The Amended and Restated Credit Agreement contains affirmative, negative and financial covenants customary for financings of this type, including, among other things, limits on the incurrence of liens, a limit on the ratio of debt to earnings before interest, income taxes, depreciation, and amortization, as defined (“EBITDA”), a limit on the ratio of EBITDA to fixed charges and a limit on the ratio of EBITDA to interest expense. The Amended and Restated Credit Agreement contains customary events of default for facilities of this type (with customary grace periods, as applicable) and provides that, upon the occurrence of an event of default, the interest rate on all outstanding obligations will be increased and payment of all outstanding loans may be accelerated and/or the lenders’ commitments may be terminated. In addition, upon the occurrence of certain insolvency or bankruptcy related events of default, all amounts payable under the Amended and Restated Credit Agreement shall automatically become immediately due and payable, and the lenders’ commitments will automatically terminate.
 
 
 


 
If the Global Draw Acquisition is not consummated on or prior to the date that is thirty days after April 4, 2006, the date the Tranche C Term Loan was made, then the Company must repay all the outstanding Tranche C Term Loan on the next business day following such thirtieth day.
 
The foregoing does not constitute a complete summary of the terms of the Amendment and Restatement Agreement and the Amended and Restated Credit Agreement, which are attached hereto as Exhibit 10.1. The descriptions of the terms of the Amendment and Restatement Agreement and the Amended and Restated Credit Agreement are qualified in their entirety by reference to such exhibit.
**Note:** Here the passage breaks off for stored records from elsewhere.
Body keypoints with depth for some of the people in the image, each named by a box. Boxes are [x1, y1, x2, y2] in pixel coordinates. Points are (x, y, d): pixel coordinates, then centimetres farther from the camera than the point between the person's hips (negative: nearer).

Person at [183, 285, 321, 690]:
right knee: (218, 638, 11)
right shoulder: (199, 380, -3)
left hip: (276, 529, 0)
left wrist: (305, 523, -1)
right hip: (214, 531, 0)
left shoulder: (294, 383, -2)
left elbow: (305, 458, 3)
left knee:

In December 2004, in connection with the Company’s issuance of $275 million aggrergate principal amount of 0.75% Convertible Senior Subordinated Debentures due 2024 (the “Debentures”) and in order to reduce the potential dilution upon conversion of the Debentures, the Company entered into convertible bond hedge and warrant option transactions with JPMorgan Chase Bank, N.A. and Bear Stearns International Limited, which are parties to, or affiliates of certain parties to, the Amendment and Restatement Agreement and the Amended and Restated Credit Agreement. Additional information regarding such transactions was previously disclosed in Item 3.02 of the Company’s Form 8-K filed with the Securities and Exchange Commission on December 30, 2004, which is incorporated herein by reference.
 
Item 2.03 Creation of a Direct Financial Obligation or an Obligation under an Off-Balance Sheet Arrangement of a Registrant.
 
The disclosure required by this item is included in Item 1.01 and is incorporated herein by reference.
 
Item 9.01 Financial Statements and Exhibits.
 
(c) Exhibits.
 
Exhibit No.
 
Description
 
10.1
 
Amendment and Restatement Agreement, dated as of March 31, 2006, including Exhibit A, which is the Amended and Restated Credit Agreement, dated as of March 31, 2006, among the Company, as Borrower, JPMorgan Chase Bank, N.A., as administrative agent and collateral agent, J.P. Morgan Securities Inc. as lead arranger and bookrunner, and certain other parties. 





SIGNATURES

Pursuant to the requirements of the Securities Exchange Act of 1934, the registrant has duly caused this report to be signed on its behalf by the undersigned thereunto duly authorized.

 
SCIENTIFIC GAMES CORPORATION
     
     
Date:  April 6, 2006
By:
/s/ DeWayne E. Laird
 
   
Name: DeWayne E. Laird
   
Title:   Vice President and Chief Financial Officer



 
 

 
INDEX TO EXHIBITS
Exhibit No.
 
Description
 
10.1
 
Amendment and Restatement Agreement, dated as of March 31, 2006, including Exhibit A, which is the Amended and Restated Credit Agreement, dated as of March 31, 2006, among the Company, as Borrower, JPMorgan Chase Bank, N.A., as administrative agent and collateral agent, J.P. Morgan Securities Inc. as lead arranger and bookrunner, and certain other parties.